The problem was, what to say next? “How've you been?” he asked, finally.

“I've been . . . okay. I've been good, actually. Really good.” She peered over her shoulder again. “You?” she said, distractedly. She was being weirdly fidgety, anxious in a way that he could tell had nothing to do with him.

“I'm the same,” he said. “You came to this fancy party all alone?”

It took her a second to answer this one, but when she did, she said, “Is there something wrong with that?”

She glanced over her shoulder, searching again. Jake knew she was lying. That was what they'd come to—lying to each other to protect their feelings. He should never have told her he loved her.

“You're here alone, too, aren't you?” she said.

“Yeah, I guess. But I had to come. My mother demanded it. Cameron owns this hotel.”

She arched an eyebrow.

“You didn't know that? Yeah. It's all his.”

“Wow. I had no idea,” she said.

Then, neither of them knowing quite what was allowed and what wasn't, they fell into yet another awkward silence. Jake fought the urge to ask her how things were going with Harlow, to ask her if it was Harlow she kept looking around for. He didn't want to know. Well, actually, he desperately did want to know, but only if things were going poorly. One thing he knew for sure was that, whatever else happened in this conversation, he had to make sure not to mention Harlow's animation or what he'd discovered tonight. It would just piss her off. Even if she conceded that the thing was a fake, she'd think he was being a creep, Google-stalking Harlow and trying to shatter her happiness.

She peered over her shoulder again. She toyed with the silver pendant dangling from her neck, glancing around again every two seconds. And that spooked look in her eyes was still there.

“Everything okay?” he asked. He wanted to comfort her and he almost reached out to touch her forearm, but then he thought better of it. She'd misunderstand.

“Yeah.”

“You sure? You seem . . . I don't know—”

“I'm fine, Jake. I'm a big girl,” she said curtly. “Just thinking about maybe blowing this pop stand.”

“I could give you a ride home.”

“No. I'm cool.”

“You sure?”

“You know how I like to walk.”

“It's, like, six miles. You don't even like to go that far on your bike.”

She looked him in the eye and sighed. “Jake,” she said, half warning, half pitying. “You're really going to make me spell it out?”

He knew she was trying to protect him, but he couldn't help pushing one last time. “I'm just asking,” he said. “I mean, the Rumbler's right outside. Why not just let me drive you home?”

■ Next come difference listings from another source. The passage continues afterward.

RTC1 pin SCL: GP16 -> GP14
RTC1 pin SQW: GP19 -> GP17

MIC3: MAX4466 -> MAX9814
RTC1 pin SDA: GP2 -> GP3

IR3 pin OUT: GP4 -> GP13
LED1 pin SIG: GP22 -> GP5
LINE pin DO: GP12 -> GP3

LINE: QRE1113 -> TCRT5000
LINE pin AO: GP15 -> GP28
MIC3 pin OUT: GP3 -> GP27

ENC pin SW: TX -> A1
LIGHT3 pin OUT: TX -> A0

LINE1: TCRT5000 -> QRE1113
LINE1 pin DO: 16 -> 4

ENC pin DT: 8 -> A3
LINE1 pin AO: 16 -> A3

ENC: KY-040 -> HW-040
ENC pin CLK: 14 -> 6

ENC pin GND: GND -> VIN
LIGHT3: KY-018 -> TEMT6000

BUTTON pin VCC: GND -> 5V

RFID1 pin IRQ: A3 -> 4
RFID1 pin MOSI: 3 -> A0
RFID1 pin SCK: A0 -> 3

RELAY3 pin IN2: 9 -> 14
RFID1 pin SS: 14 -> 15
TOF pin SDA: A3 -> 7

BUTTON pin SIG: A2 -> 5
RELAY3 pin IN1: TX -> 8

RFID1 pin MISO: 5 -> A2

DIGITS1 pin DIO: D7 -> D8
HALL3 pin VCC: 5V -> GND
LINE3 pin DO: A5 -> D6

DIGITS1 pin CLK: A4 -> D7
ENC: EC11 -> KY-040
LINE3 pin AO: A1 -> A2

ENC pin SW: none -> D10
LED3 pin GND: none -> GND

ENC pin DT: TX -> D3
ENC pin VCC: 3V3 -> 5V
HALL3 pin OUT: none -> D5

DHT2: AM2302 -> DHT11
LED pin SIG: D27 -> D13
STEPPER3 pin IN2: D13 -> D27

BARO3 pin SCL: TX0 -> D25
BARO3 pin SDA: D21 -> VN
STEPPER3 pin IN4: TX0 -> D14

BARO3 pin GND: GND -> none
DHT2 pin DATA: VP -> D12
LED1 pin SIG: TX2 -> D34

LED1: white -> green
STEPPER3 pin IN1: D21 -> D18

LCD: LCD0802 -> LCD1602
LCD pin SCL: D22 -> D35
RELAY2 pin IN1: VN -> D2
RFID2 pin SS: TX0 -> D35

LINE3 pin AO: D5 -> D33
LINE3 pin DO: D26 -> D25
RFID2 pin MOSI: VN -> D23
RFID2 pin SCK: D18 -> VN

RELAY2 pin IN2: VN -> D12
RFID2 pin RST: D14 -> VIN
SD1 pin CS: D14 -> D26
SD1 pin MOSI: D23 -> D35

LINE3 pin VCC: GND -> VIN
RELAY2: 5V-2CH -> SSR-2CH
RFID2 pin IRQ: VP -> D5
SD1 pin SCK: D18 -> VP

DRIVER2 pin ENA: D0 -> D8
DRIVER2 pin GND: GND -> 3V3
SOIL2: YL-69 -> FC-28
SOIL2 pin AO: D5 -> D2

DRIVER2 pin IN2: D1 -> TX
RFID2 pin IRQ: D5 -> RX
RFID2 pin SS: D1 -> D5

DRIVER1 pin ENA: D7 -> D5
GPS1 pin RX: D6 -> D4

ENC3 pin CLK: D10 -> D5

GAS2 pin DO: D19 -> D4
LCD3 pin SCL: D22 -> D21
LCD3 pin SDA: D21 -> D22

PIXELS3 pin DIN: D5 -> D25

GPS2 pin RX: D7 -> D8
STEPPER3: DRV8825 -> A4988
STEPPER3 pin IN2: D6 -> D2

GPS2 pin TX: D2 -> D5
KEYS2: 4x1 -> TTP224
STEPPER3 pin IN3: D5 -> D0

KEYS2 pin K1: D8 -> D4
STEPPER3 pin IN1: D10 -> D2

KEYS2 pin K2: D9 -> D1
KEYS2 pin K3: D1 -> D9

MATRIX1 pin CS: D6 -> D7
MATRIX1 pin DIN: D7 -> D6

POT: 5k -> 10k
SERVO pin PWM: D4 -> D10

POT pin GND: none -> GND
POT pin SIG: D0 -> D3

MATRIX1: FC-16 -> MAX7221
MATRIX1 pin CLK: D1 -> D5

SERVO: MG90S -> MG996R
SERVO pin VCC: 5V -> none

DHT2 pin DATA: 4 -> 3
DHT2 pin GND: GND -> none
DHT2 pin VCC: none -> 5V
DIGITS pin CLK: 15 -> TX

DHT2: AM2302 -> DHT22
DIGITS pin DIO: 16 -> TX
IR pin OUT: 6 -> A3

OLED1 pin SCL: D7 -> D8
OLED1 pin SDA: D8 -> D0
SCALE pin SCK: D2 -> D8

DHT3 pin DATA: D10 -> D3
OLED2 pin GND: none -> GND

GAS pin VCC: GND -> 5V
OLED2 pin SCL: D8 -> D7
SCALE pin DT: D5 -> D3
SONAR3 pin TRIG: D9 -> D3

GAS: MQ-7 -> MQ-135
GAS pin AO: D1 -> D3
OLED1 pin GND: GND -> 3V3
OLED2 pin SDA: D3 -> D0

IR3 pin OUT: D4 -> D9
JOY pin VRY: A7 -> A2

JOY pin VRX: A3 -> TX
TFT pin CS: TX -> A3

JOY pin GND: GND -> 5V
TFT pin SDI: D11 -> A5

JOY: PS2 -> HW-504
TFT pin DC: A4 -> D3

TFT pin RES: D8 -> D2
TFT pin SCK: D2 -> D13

The sadness that passed across her face was almost unbearable to see. “You know why,” she said. “It wouldn't be a good idea.” She pointed toward the platinum-blond guy standing erect at the concierge station. “I'm going to get Peter over there to call me a cab.”

So that's how it is
, he thought. He felt like he'd just been slapped.

Then, weakly, he said, “Fine, whatever.”

He stood and stretched, trying and failing to brush off his disappointment.

“I guess, then, I'll, I don't know, see you around?”

“Yeah,” she said. “Happy New Year, Jake.” She stood there, awkwardly for a second, then said, “I'm sorry. I really am.”

But her being sorry didn't help at all. Jake got out of there as fast as he could and he couldn't help but think that it was funny in a completely not funny way how this night had so quickly gone from depressing to tragic.